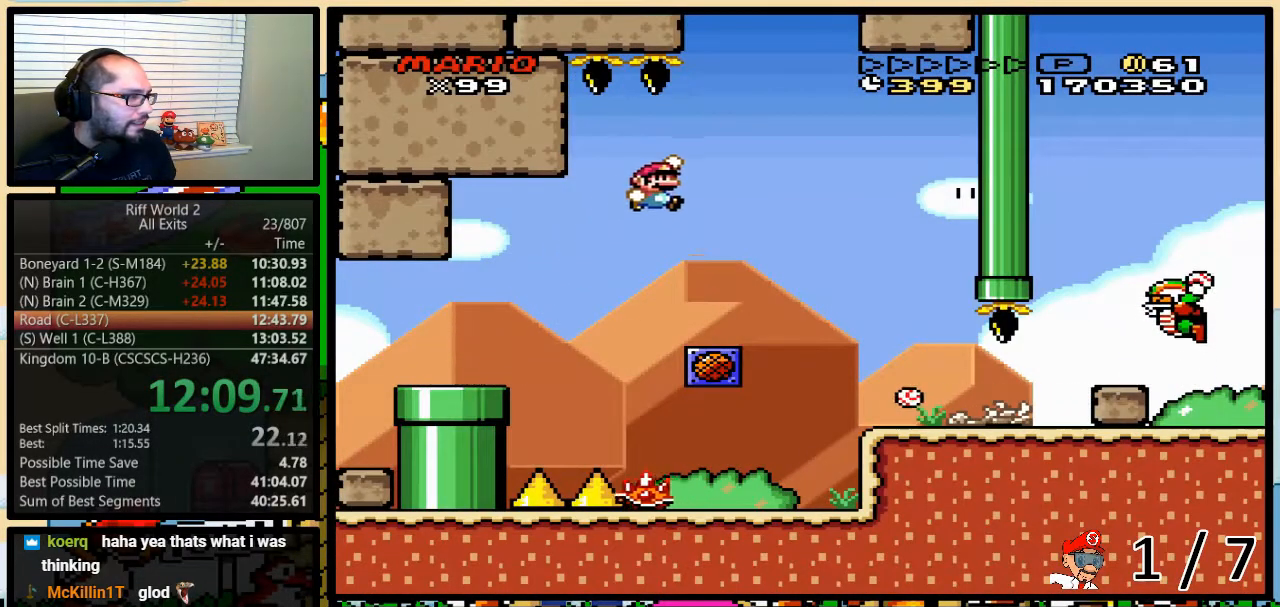
{"buttons": ["Y", "DPAD_RIGHT"], "events": [[167, "B", "down"], [283, "B", "up"]]}
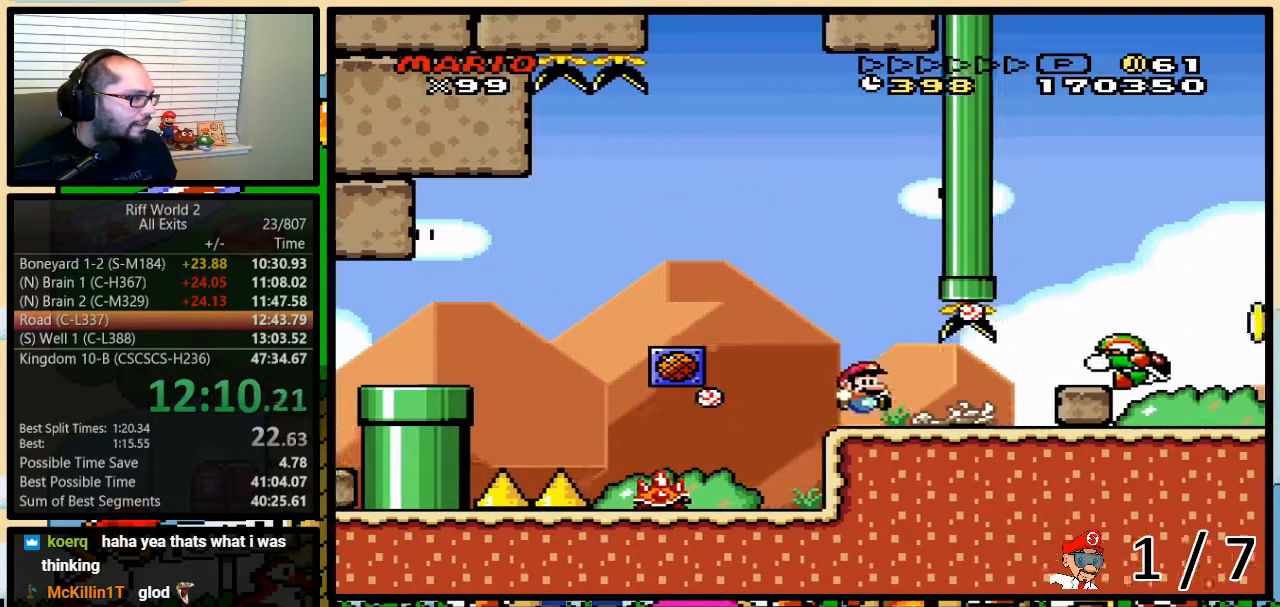
{"buttons": ["Y", "DPAD_RIGHT"], "events": [[333, "A", "down"], [417, "A", "up"]]}
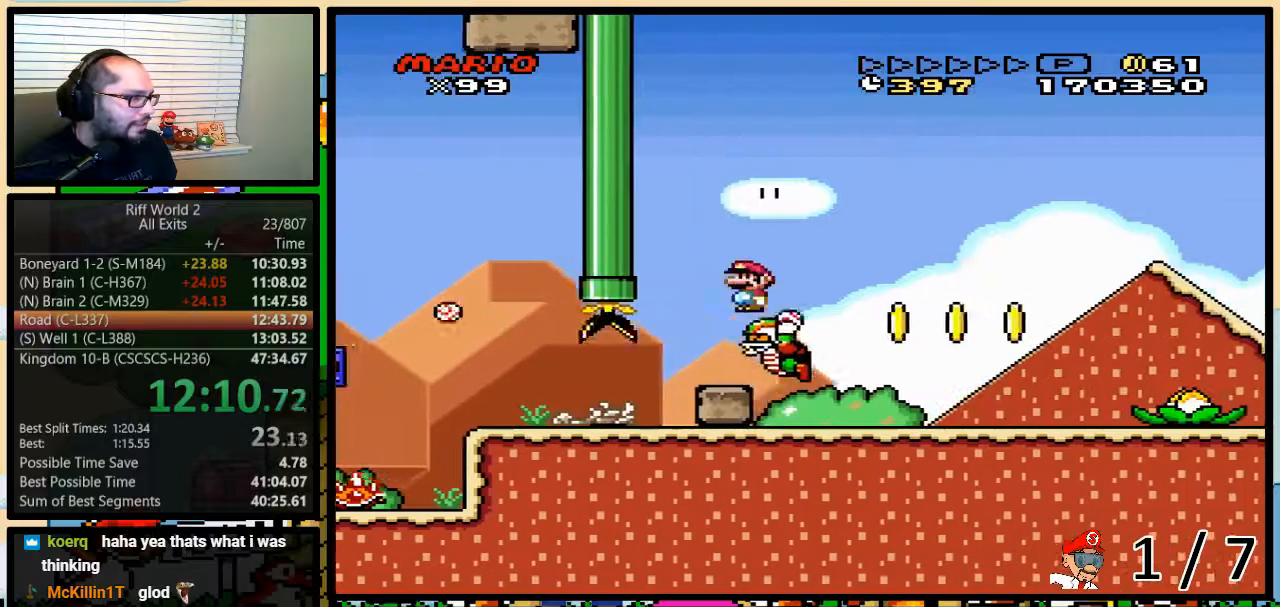
{"buttons": ["A", "Y", "DPAD_RIGHT"], "events": [[117, "A", "down"], [367, "A", "up"], [500, "A", "down"]]}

*Exercise directions:* The pictures alone are to be left out when the data above is copied; all else must match exactly.

*Finished task:*
{"buttons": ["Y", "DPAD_RIGHT"], "events": [[167, "B", "down"], [283, "B", "up"]]}
{"buttons": ["Y", "DPAD_RIGHT"], "events": [[333, "A", "down"], [417, "A", "up"]]}
{"buttons": ["A", "Y", "DPAD_RIGHT"], "events": [[117, "A", "down"], [367, "A", "up"], [500, "A", "down"]]}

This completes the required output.